Explaining the token model, Joshi said: “When we talk about token consumption, some of these tokens will be consumed by the models that we have built. Hence, we will get the benefit of those. Some of these tokens used could be built by clients or a third-party model and we will be charging a mark-up wherever appropriate on a third-party model. The idea is to bring transparency for the client on what we are charging for human labour and what is being done by digital labour.”
Forrester said a core challenge lies in aligning pricing models with value as AI agents become more autonomous.
“And, AI agents have yet to prove their value across all use cases; it’s not always evident that an LLM-infused agent is cost-effective for document automation when a simpler machine learning model could suffice. The industry is grappling with how to quantify and monetize AI agents in a market still defining their true utility,” said a white paper recently published along with Tech Mahindra.
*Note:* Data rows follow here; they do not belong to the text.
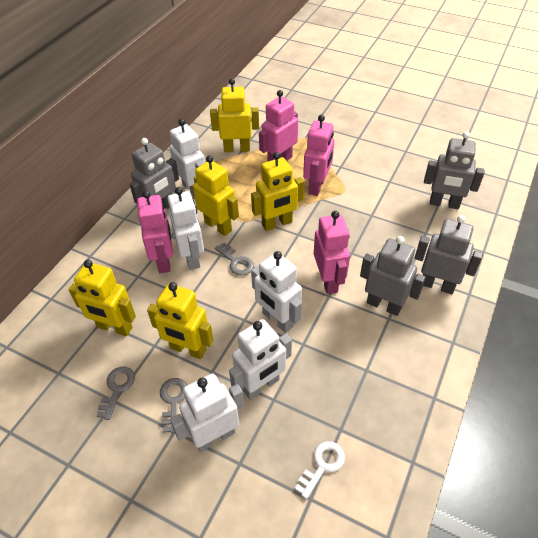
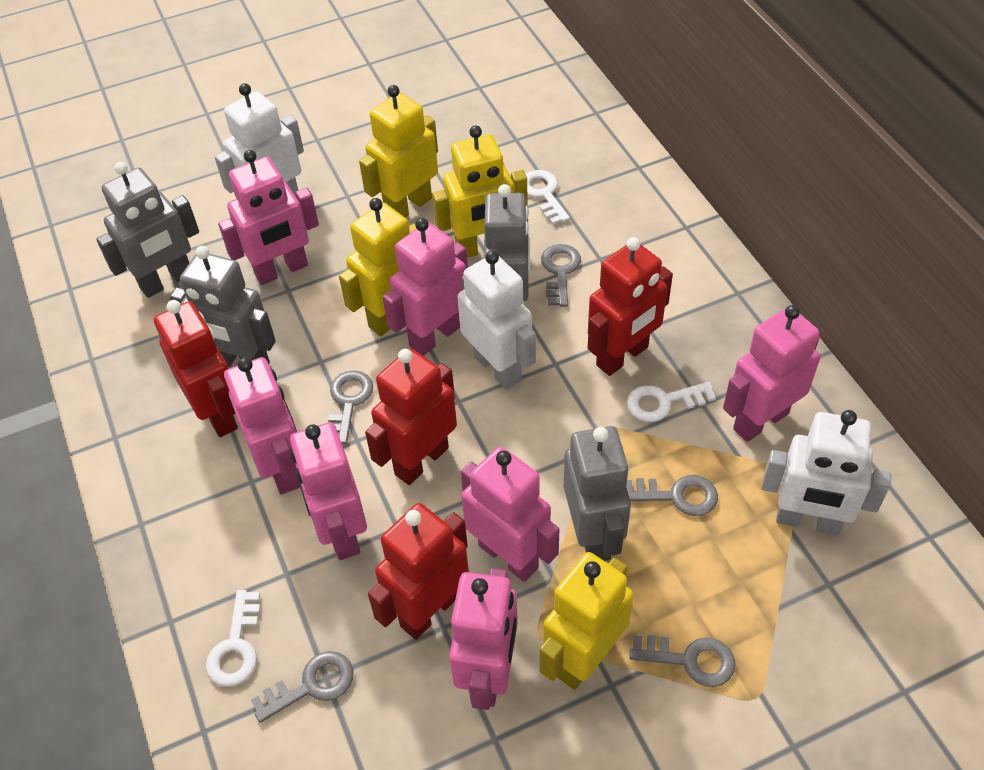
grey key: 3 -> 5
pink robot: 4 -> 7
red robot: 0 -> 4
white key: 1 -> 3
white robot: 5 -> 3
yellow robot: 5 -> 4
“That could be one great model but unless we start winning deals and revenue starts to flow, we will have to think of some other metrics. I don’t think anybody has come up with a metric which is candidly credible and auditable,” Joshi told analysts when asked if the company was planning to disclose AI-specific revenue.
Essentially, the new model will be more outcome driven with improved agents set to bargain for better pricing and thus better margins. When humans and AI agents work together, pricing can no longer be anchored to effort or headcount. Time and material breaks the moment an agent can replace or augment dozens of human hours instantly.
“Value that we create will drive the billings, so a lot of that will be based on the traditional way and a lot of it will change as the overall AI market develops," Infosys
CEO Salil Parekh believes.
Most large deals, therefore see a combination or hybrid approach where humans and agents are priced separately, as a blended team rate of human plus agent or a combination.
“You will also find within the same client multiple models co-existing. Some fixed fee work for managed services, outcomes linked to savings, and for newer build creating pods that combine humans + agents. We expect this multi-model pricing environment to persist in the future,” said Jimit Arora, CEO of Everest Group.
This, analysts say, is done in three phases. First, firms establish a baseline economics model. Providers and clients agree on today’s cost, cycle time, error rates, and revenue or productivity impact before AI is introduced.
Second, pricing moves to a unit-of-outcome construct, not a unit of labour. Instead of FTEs or hours, deals are priced around metrics such as cost per transaction. And third, providers increasingly use gain-share and risk-share bands. A base fee covers platform, governance, and minimum service levels. Upside is shared when agents materially improve speed, quality, or scale.
“The hardest part is not pricing the technology. It is building enough trust and data transparency to agree on outcomes and attribution. Firms that can credibly measure value, not effort, will win. Those that cling to time and material will see margins and relevance erode very quickly,” said Phil Fersht, CEO of HfS Research.